Als ich die Mail mit der Presse-Einladung öffnete, hiess es da, dass Fotografieren nur mit Ringblitz erlaubt sei. Ich musste erst mal googlen, was ein Ringblitz ist. Kein Kugelblitz jedenfalls. Ok, ich machte mich schlau: Ringblitze sind extrem teure Geräte, die rund ums Objektiv angebracht werden und ein so weiches Licht verströmen sollen, dass auf dem Bild sogar ein alter VW-Käfer als neuer Porsche erscheinen würde. Ich starrte traurig auf meine nicht ganz billige Kamera. Dann eben keine Fotos.

Nur für Geld

Weiter standen in der Mail zusätzliche Anordnungen vom Management, wann, wo und aus welchem Winkel die Dame abgelichtet werden durfte.

Moooment. Anordnungen vom Management? Die Dame lässt sich also dafür bezahlen, dass sie nach Zürich kommt? Sie ist nicht aus reiner Freude hier? Aber Hallo! Ich versteh ja, wenn wir David Hasselhoff eine Gage bezahlen, damit er nach Zürich kommt. Aber der bringt wenigstens KITT, das sprechende Auto, mit. Sprechende Autos haben wir nicht in Zürich, schöne Frauen im reiferen Alter haben wir hier in der Schweiz aber jede Menge – und das ganz ohne Silikon und Ringblitz.

Dann der letzte, entscheidende Punkt: Interviews gäbe sie nur drei ausgewählten Schweizer Medien. Ich stutzte. Interviews? Wollte ich wirklich wissen, was das Sexsymbol meiner Jugend zu sagen hatte? Wollte ich mich der letzten Illusionen berauben und einen alternden, gelifteten, silikongefüllten Traum auch noch sprechen hören? Nein, ich glaube nicht.

Ich setzte mich hin, trank gedankenversunken meinen Kaffee, sah mir auf Youtube ein paar Folgen Baywatch an. Dann entschied ich mich, den Pressetermin sausen zu lassen. Ich wollte Pamela so in Erinnerung zu behalten, wie ich sie geliebt hab: In ihrem roten Badedress am Strand – und natürlich  in Zeitlupe.

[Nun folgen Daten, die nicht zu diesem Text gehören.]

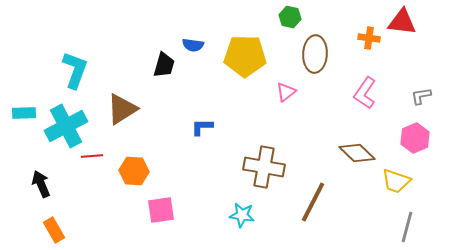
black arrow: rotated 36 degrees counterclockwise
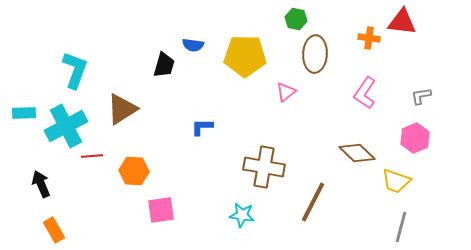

14 Kommentare zu «Ohne Pamela ins Bett»

  • Sigrid van der Meulen sagt:

    Pamela Anderson ist ein Star der 90er -Jahre, Baywatch lief von 1989 bis anf. 2000. Bitte auch beim Lästern genau sein.

    • Reda El Arbi sagt:

      Pamela Anderson war schon vor Baywatch (1989 bis 2001) ein Starlet. Ihre besten Bilder stammen von vor ihrer Busenvergrösserung.

  • Roxanne sagt:

    Ein guter Entscheid, Reda. Man sollte sich die Sabber-Ikonen der eigenen Prägungsphase nicht mit einem desillusionierenden Reload zerstören. Gilt übrigens auch für Musik, Kim Wilde auf CD oder ipod:super. Kim Wilde in der Mehrzweckhalle Busswil: devastating.

    • Philipp Rittermann sagt:

      apropos sabber-ikonen -> mein prägendes 80er-bild bezüglich ultimativ-geilen frauen -> apollonia und vanity!! -:) yeah-baby-yeah. auf die beiden geschosse war ich dem prince immer mächtig neidig!

      • Philipp Rittermann sagt:

        …und natürlich nicht zu vergessen – die legendäre raquel ward -> „against all odds“!!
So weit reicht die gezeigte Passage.